- STUDY TEXT -
Arnon Grunberg

Demand

Vacuum

On money and mysticism – Rebecca L. Spang in TLS:

‘Money, it would seem, isn’t what you think it is. Perhaps, for example, you believe that money is a thing and therefore gains value by being rare, that it is subject to the law of supply and demand. Or perhaps you think that money used to be a thing, which was then backed by other things, and now is just printed at will by the Federal Reserve, the Bank of England, the European Central Bank and co. And maybe you think money ought to go back to being a thing; that the “gold standard” is called that for a reason. Perhaps you think money in the future will be wholly digital. And maybe you think that if families have to balance their budgets and save for retirement then governments ought to do so too.’

(…)

‘Stephanie Kelton will have none of it. In her compelling study The Deficit Myth: How to build a better economy (John Murray; £20) she argues that concern with national deficits is rooted not in sense but in sensibility. While it may feel right to say a government is simply a large household and therefore must balance expenses against revenues, Kelton and other proponents of Modern Monetary Theory (MMT) argue that the reverse is true. Unlike individuals, firms, or even local authorities, a government like that of the US or UK issues the money it spends. A country that controls its currency (something that is not the case for the member countries of the eurozone, for example) can never become bankrupt in its own money. By this logic, as long as the US government, for example, spends US dollars on the American people then public deficits equal non-governmental surplus – Uncle Sam may be in the red but Americans are in the black. And since Uncle Sam is both a metaphor and immortal, he doesn’t need to save for retirement. His deficits don’t bother him at all. Democratic governments are not private households, and describing them as such is simply ideological.’

(…)

‘Budgets are literally accounts, they are representations; and, much as no one would mistake Boswell’s An Account of Corsica for the Mediterranean island itself, so we should not confuse budgets with reality.’

(…)

‘Throughout, Goldstein repeatedly concludes that money is fundamentally a relation of trust and what we trust changes with time. And at those moments when the structure of trust changes, nothing seems real, everything feels fake (as revealed by myriad past bank runs). Trust works best, that is, when you don’t know it’s at work. As I wrote in my own book Stuff and Money in the Time of the French Revolution (2015), “Trust is habit congealed through repetition into faith”.’

(…)

‘Consider this passage: “We must decide what our priorities are … we should think about how to achieve them … [we] would probably agree that a system that provides financial security for retired people is a good thing”. In five short lines, the author moves from posing a major challenge (determining shared priorities) to inviting thought and then assuming a conclusion. Left largely unaddressed throughout the book is the question of how to proceed when “we” cannot agree on shared priorities, when the words more often spoken are “us” and “them”.’

(…)

- EXERCISE DATA -
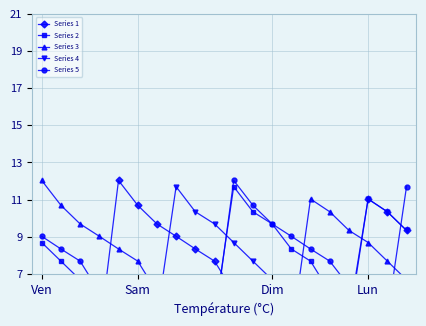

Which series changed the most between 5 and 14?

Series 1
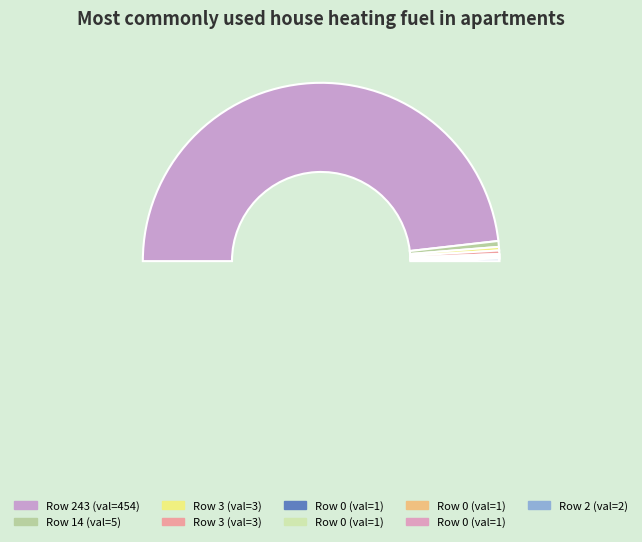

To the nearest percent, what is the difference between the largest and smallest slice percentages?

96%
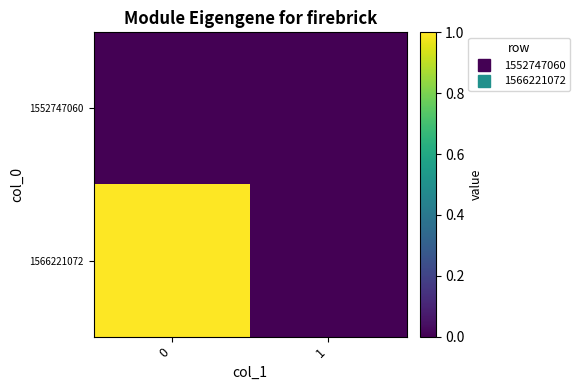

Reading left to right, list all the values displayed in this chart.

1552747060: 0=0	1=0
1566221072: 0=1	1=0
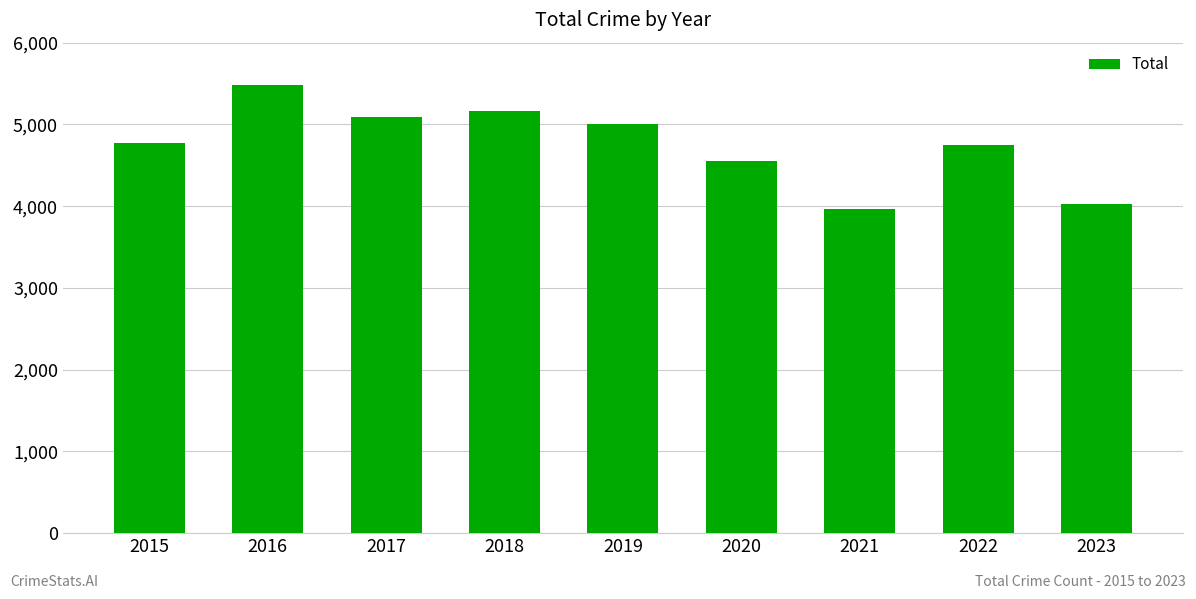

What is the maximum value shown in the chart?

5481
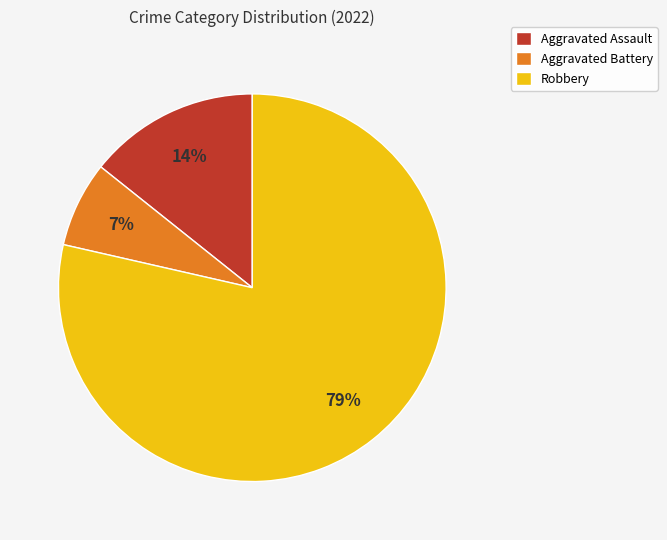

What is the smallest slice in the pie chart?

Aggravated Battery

==

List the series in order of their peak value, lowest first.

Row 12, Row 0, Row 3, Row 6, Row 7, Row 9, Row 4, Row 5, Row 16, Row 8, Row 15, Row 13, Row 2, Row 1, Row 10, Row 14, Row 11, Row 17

- ACTIVITY LIST -
- A) Please locate every line in the rows that contains the string "chart", and copy each one.
- B) Pick up the review on money and trust after its last sentence and continue it.
The money review and the rows are separate, unrelated material.

- ANSWERS BY ITEM -
- A)
Reading left to right, list all the values displayed in this chart.
What is the maximum value shown in the chart?
What is the smallest slice in the pie chart?

- B)
‘The dominant voices in economics have long largely ignored contextual specifics (claiming, as Milton Friedman famously did, that inflation always and everywhere has monetary causes), but it is increasingly obvious today that history really does matter. And so does politics.
Where, for instance, does the “we” of MMT end? In a world of global capital flows and multinational corporations, the US dollar is far more than a domestic currency. Kelton grants that US monetary policy affects billions of non-Americans, but rather than giving her pause, this recognition prompts a plug for something like soft imperialism and the re-establishment of the US as a global police officer. The US, she suggests, “could use its currency hegemon status … to mobilize resources for a global Green New Deal … and promote global economic tranquility”. And this is just the sort of US-centric thinking that Subacchi’s The Cost of Free Money so helpfully and effectively challenges. An international economist with particular expertise on China, Subacchi no more endorses self-regulating markets and balanced budgets than does Kelton or Hockett – but she also makes it clear that no government acts in a vacuum.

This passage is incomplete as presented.